Saturday, 8 October 2011

What Does It Mean For The Scriptures To Be Sufficient? By Tim Stranske

Thanks for the question. A very short answer comes from II Peter 1:3. He has granted us all things that pertain to life and godliness. At the end of the section in verse 10 Peter says"For in this way there will be richly provided for you an entrance into the eternal kingdom of our Lord and Savior Jesus Christ." So Scripture tells us everything that we need to know to walk pleasing to God and enter into heaven. II Timothy 3:16-17 says something similar when it tells us that Scripture is profitable for teaching, reproof, correction and training in righteousness, and then goes on to tell us that it will leave us equipped for every good work. 
We might at first think that a passage like this focuses Scripture on the religious, without making claims on the rest of life or thought. However, in telling us how to live in a way that pleases God, Scripture ends up speaking to many areas that might not appear to many to be religious. Psychology sometimes claims to have an understanding of men's nature and motives for action, and therefore also a strong claim to speak about how we should evaluate the actions of others. However, Scripture makes claims about these things that supersede what psychology claims, because we need to believe what Scripture says in order to please God. When the question arises whether humans are naturally good or not, Scripture gives us the answer in Romans 3. If we believe something different, then I John 1 tells us that the truth isn't in us. We could find many other examples of evaluating people's behavior where we would have to chose between a psychological and biblical explanation, and we can be confident that Scripture provides us an answer we can be sure about. However, psychology also speaks to many things that Scripture doesn't clearly speak to and that don't appear to be necessary to pleasing God. As long as we Scripture as our certain source of truth, we may gain much benefit from studying psychology.

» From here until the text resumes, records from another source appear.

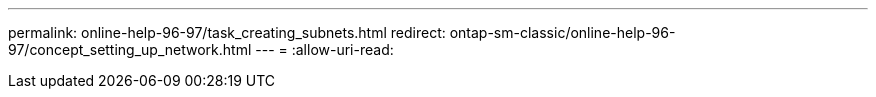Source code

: ---
permalink: online-help-96-97/task_creating_subnets.html 
redirect: ontap-sm-classic/online-help-96-97/concept_setting_up_network.html 
---
= 
:allow-uri-read: 


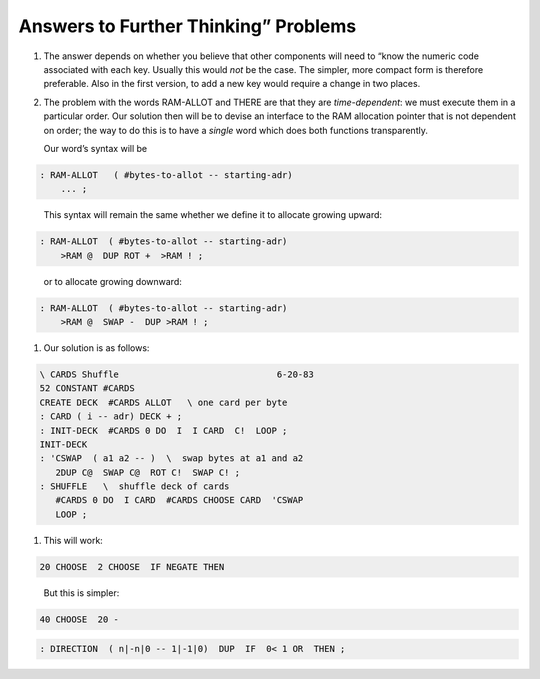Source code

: 
Answers to Further Thinking” Problems
=====================================

#. The answer depends on whether you believe that other components will
   need to “know the numeric code associated with each key. Usually this
   would *not* be the case. The simpler, more compact form is therefore
   preferable. Also in the first version, to add a new key would require
   a change in two places.

#. The problem with the words RAM-ALLOT and THERE are that they are
   *time-dependent*: we must execute them in a particular order. Our
   solution then will be to devise an interface to the RAM allocation
   pointer that is not dependent on order; the way to do this is to have
   a *single* word which does both functions transparently.

   Our word’s syntax will be

   ::

.. code-block:: none
   
   : RAM-ALLOT   ( #bytes-to-allot -- starting-adr) 
       ... ;

..


   This syntax will remain the same whether we define it to allocate
   growing upward:

   ::

.. code-block:: none
   
   : RAM-ALLOT  ( #bytes-to-allot -- starting-adr)
       >RAM @  DUP ROT +  >RAM ! ;

..


   or to allocate growing downward:

   ::

.. code-block:: none
   
   : RAM-ALLOT  ( #bytes-to-allot -- starting-adr)
       >RAM @  SWAP -  DUP >RAM ! ;

..


#. Our solution is as follows:

   ::

.. code-block:: none
   
   \ CARDS Shuffle                              6-20-83
   52 CONSTANT #CARDS
   CREATE DECK  #CARDS ALLOT   \ one card per byte
   : CARD ( i -- adr) DECK + ;
   : INIT-DECK  #CARDS 0 DO  I  I CARD  C!  LOOP ;
   INIT-DECK
   : 'CSWAP  ( a1 a2 -- )  \  swap bytes at a1 and a2
      2DUP C@  SWAP C@  ROT C!  SWAP C! ;
   : SHUFFLE   \  shuffle deck of cards
      #CARDS 0 DO  I CARD  #CARDS CHOOSE CARD  'CSWAP
      LOOP ;

..


#. This will work:

   ::

.. code-block:: none
   
   20 CHOOSE  2 CHOOSE  IF NEGATE THEN

..


   But this is simpler:

   ::

.. code-block:: none
   
   40 CHOOSE  20 -

..


.. code-block:: none
   
   : DIRECTION  ( n|-n|0 -- 1|-1|0)  DUP  IF  0< 1 OR  THEN ;

..

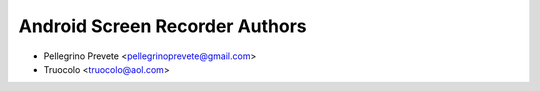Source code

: ===============
Android Screen Recorder Authors
===============

* Pellegrino Prevete <pellegrinoprevete@gmail.com>
* Truocolo <truocolo@aol.com>
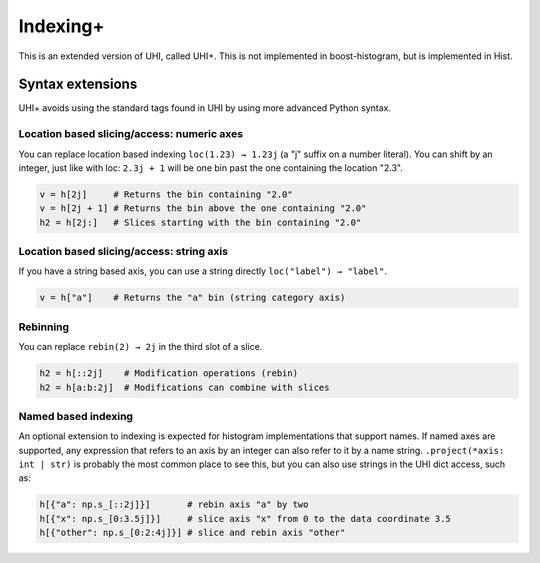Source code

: .. _usage-indexing+:

Indexing+
=========

This is an extended version of UHI, called UHI+. This is not implemented in boost-histogram, but is implemented in Hist.


Syntax extensions
-----------------

UHI+ avoids using the standard tags found in UHI by using more advanced Python syntax.

Location based slicing/access: numeric axes
^^^^^^^^^^^^^^^^^^^^^^^^^^^^^^^^^^^^^^^^^^^

You can replace location based indexing ``loc(1.23) → 1.23j`` (a "j" suffix on a number literal). You can shift by an integer, just like with loc: ``2.3j + 1`` will be one bin past the one containing the location "2.3".

.. code:: python3

   v = h[2j]     # Returns the bin containing "2.0"
   v = h[2j + 1] # Returns the bin above the one containing "2.0"
   h2 = h[2j:]   # Slices starting with the bin containing "2.0"

Location based slicing/access: string axis
^^^^^^^^^^^^^^^^^^^^^^^^^^^^^^^^^^^^^^^^^^

If you have a string based axis, you can use a string directly ``loc("label") → "label"``.

.. code:: python3

   v = h["a"]    # Returns the "a" bin (string category axis)

Rebinning
^^^^^^^^^

You can replace ``rebin(2) → 2j`` in the third slot of a slice.

.. code:: python3

   h2 = h[::2j]    # Modification operations (rebin)
   h2 = h[a:b:2j]  # Modifications can combine with slices

Named based indexing
^^^^^^^^^^^^^^^^^^^^

An optional extension to indexing is expected for histogram implementations that support names. If named axes are supported, any expression that refers to an axis by an integer can also refer to it by a name string. ``.project(*axis: int | str)`` is probably the most common place to see this, but you can also use strings in the UHI dict access, such as:


.. code:: python3

    h[{"a": np.s_[::2j]}]       # rebin axis "a" by two
    h[{"x": np.s_[0:3.5j]}]     # slice axis "x" from 0 to the data coordinate 3.5
    h[{"other": np.s_[0:2:4j]}] # slice and rebin axis "other"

I like the summary applications in Wayne Grudem's Systematic Theology:

1. The sufficiency of Scripture should encourage us as we try to discover what God would have us to think (about a particular doctrinal issue) or to do (in a particular situation. We should be encouraged that everything God wants to teach us about that question is to be found in Scripture. This does not mean that the Bible answers all questions that we might think up, for "The secret things belong to the Lord our God." But it does mean that when we are facing a problem of genuine importance to our Christian life, we can approach Scripture with the confidence that from it God will provide us with guidance for that problem.

2. The sufficiency of Scripture reminds us that we are to add nothing to Scripture, and that we are to consider no other writings of equal importance with Scripture.

3. The sufficiency of Scripture tells us that God does not require us to believe anything about himself or his redemptive work not found in Scripture.

4. The sufficiency of Scripture shows us that no modern revelations from God are to be placed on a level equal to Scripture in authority. 

5. With regard to living the Christian life, the sufficiency of Scripture reminds us that nothing is sin that is not forbidden in Scripture either explicitly or by implication.

6. The sufficiency of Scripture also tells us that nothing is required of us by God that is not commanded in Scripture either explicitly or by implication.

7. The sufficiency of Scripture reminds us that in our doctrinal and ethical teaching we should emphasize what Scripture emphasizes and be content with what God has told us in Scripture.